PLoS ONE (Jan 2017)

Genome-wide study of resistant hypertension identified from electronic health records.

  • Logan Dumitrescu,
  • Marylyn D Ritchie,
  • Joshua C Denny,
  • Nihal M El Rouby,
  • Caitrin W McDonough,
  • Yuki Bradford,
  • Andrea H Ramirez,
  • Suzette J Bielinski,
  • Melissa A Basford,
  • High Seng Chai,
  • Peggy Peissig,
  • David Carrell,
  • Jyotishman Pathak,
  • Luke V Rasmussen,
  • Xiaoming Wang,
  • Jennifer A Pacheco,
  • Abel N Kho,
  • M Geoffrey Hayes,
  • Martha Matsumoto,
  • Maureen E Smith,
  • Rongling Li,
  • Rhonda M Cooper-DeHoff,
  • Iftikhar J Kullo,
  • Christopher G Chute,
  • Rex L Chisholm,
  • Gail P Jarvik,
  • Eric B Larson,
  • David Carey,
  • Catherine A McCarty,
  • Marc S Williams,
  • Dan M Roden,
  • Erwin Bottinger,
  • Julie A Johnson,
  • Mariza de Andrade,
  • Dana C Crawford

DOI
https://doi.org/10.1371/journal.pone.0171745
Journal volume & issue
Vol. 12, no. 2
p. e0171745

Abstract

Read online

Resistant hypertension is defined as high blood pressure that remains above treatment goals in spite of the concurrent use of three antihypertensive agents from different classes. Despite the important health consequences of resistant hypertension, few studies of resistant hypertension have been conducted. To perform a genome-wide association study for resistant hypertension, we defined and identified cases of resistant hypertension and hypertensives with treated, controlled hypertension among >47,500 adults residing in the US linked to electronic health records (EHRs) and genotyped as part of the electronic MEdical Records & GEnomics (eMERGE) Network. Electronic selection logic using billing codes, laboratory values, text queries, and medication records was used to identify resistant hypertension cases and controls at each site, and a total of 3,006 cases of resistant hypertension and 876 controlled hypertensives were identified among eMERGE Phase I and II sites.
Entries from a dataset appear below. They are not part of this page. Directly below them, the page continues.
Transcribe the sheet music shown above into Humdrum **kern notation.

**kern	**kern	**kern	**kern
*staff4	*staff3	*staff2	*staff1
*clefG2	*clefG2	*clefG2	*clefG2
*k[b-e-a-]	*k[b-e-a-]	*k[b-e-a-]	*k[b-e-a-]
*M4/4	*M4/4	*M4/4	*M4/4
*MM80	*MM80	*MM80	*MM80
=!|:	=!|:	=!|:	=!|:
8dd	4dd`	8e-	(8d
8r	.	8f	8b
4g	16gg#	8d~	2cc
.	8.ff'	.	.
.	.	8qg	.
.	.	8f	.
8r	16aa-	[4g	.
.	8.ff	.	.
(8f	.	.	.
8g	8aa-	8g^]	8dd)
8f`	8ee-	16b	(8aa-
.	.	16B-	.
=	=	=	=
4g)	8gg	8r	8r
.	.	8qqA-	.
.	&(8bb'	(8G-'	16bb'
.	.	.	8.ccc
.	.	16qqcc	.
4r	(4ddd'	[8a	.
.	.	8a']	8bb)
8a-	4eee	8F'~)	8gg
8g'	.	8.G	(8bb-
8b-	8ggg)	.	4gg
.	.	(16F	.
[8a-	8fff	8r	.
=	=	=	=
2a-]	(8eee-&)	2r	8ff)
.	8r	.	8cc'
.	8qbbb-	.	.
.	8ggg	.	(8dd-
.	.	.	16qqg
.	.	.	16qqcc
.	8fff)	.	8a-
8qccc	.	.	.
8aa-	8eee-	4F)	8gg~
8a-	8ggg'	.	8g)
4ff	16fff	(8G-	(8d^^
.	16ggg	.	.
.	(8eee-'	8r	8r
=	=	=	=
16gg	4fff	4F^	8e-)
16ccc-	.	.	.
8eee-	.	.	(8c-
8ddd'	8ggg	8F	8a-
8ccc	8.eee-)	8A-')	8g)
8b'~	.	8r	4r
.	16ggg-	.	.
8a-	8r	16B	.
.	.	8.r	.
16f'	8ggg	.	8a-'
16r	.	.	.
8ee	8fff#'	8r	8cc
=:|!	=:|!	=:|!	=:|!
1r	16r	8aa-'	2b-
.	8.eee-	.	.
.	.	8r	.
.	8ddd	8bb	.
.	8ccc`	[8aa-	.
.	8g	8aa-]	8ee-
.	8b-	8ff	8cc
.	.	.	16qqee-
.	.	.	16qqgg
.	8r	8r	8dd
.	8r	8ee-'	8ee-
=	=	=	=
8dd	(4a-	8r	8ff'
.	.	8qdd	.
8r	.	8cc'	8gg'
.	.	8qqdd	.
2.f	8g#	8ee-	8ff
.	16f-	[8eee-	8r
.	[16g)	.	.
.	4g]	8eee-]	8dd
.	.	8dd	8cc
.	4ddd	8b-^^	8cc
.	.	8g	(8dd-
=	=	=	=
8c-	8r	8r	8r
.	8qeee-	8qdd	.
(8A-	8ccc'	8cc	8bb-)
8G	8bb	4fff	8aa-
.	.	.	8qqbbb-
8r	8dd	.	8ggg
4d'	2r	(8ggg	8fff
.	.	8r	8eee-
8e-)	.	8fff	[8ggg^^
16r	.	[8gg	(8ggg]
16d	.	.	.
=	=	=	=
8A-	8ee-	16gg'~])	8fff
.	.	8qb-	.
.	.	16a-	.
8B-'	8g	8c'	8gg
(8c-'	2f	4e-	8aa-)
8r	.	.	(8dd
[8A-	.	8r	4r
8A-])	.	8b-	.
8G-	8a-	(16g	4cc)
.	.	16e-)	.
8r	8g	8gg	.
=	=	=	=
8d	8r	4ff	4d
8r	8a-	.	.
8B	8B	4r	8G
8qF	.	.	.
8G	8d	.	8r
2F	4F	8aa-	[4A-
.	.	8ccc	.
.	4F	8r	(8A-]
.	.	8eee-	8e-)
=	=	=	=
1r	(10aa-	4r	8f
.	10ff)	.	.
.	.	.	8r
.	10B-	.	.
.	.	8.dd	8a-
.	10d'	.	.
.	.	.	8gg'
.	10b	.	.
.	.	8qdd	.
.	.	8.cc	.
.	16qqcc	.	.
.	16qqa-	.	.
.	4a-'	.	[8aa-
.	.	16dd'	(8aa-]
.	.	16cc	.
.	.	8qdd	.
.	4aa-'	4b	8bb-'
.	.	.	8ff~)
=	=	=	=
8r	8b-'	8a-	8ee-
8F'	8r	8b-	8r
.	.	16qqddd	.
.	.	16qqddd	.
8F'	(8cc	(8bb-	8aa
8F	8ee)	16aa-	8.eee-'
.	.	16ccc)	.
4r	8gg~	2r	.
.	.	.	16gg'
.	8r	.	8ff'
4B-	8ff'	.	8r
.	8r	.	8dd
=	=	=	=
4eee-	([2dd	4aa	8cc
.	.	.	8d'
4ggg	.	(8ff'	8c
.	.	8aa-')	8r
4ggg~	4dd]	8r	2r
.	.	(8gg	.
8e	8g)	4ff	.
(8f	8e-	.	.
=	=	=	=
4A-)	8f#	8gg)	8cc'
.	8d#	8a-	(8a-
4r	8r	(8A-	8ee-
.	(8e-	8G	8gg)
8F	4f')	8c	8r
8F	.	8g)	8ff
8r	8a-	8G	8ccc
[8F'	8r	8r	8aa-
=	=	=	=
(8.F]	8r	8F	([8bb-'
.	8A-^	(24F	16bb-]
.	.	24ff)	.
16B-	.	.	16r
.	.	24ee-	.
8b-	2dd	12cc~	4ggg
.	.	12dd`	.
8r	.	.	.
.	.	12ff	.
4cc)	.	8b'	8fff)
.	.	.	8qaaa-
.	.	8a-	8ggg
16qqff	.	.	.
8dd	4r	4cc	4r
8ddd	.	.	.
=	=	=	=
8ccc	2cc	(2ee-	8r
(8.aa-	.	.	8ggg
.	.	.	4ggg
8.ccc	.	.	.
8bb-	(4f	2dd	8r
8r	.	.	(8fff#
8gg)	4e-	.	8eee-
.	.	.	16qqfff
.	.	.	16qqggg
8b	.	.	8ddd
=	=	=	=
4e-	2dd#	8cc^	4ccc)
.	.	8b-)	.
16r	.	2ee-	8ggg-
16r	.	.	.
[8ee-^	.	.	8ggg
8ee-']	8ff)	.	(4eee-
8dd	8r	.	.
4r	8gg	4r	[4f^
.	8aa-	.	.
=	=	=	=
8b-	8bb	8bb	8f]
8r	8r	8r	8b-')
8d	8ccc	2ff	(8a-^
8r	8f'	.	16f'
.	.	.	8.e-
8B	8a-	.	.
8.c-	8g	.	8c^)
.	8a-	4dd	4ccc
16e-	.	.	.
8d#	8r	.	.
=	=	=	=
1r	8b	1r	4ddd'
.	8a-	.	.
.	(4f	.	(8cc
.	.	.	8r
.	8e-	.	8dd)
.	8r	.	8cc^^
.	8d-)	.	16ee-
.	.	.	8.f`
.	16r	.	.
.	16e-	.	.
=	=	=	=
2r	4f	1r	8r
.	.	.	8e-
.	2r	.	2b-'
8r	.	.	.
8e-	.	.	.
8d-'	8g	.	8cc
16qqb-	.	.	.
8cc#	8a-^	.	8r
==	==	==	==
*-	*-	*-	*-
After imputation and quality control, a total of 2,530,150 SNPs were tested for an association among 2,830 multi-ethnic cases of resistant hypertension and 876 controlled hypertensives. No test of association was genome-wide significant in the full dataset or in the dataset limited to European American cases (n = 1,719) and controls (n = 708). The most significant finding was CLNK rs13144136 at p = 1.00x10-6 (odds ratio = 0.68; 95% CI = 0.58-0.80) in the full dataset with similar results in the European American only dataset. We also examined whether SNPs known to influence blood pressure or hypertension also influenced resistant hypertension. None was significant after correction for multiple testing. These data highlight both the difficulties and the potential utility of EHR-linked genomic data to study clinically-relevant traits such as resistant hypertension.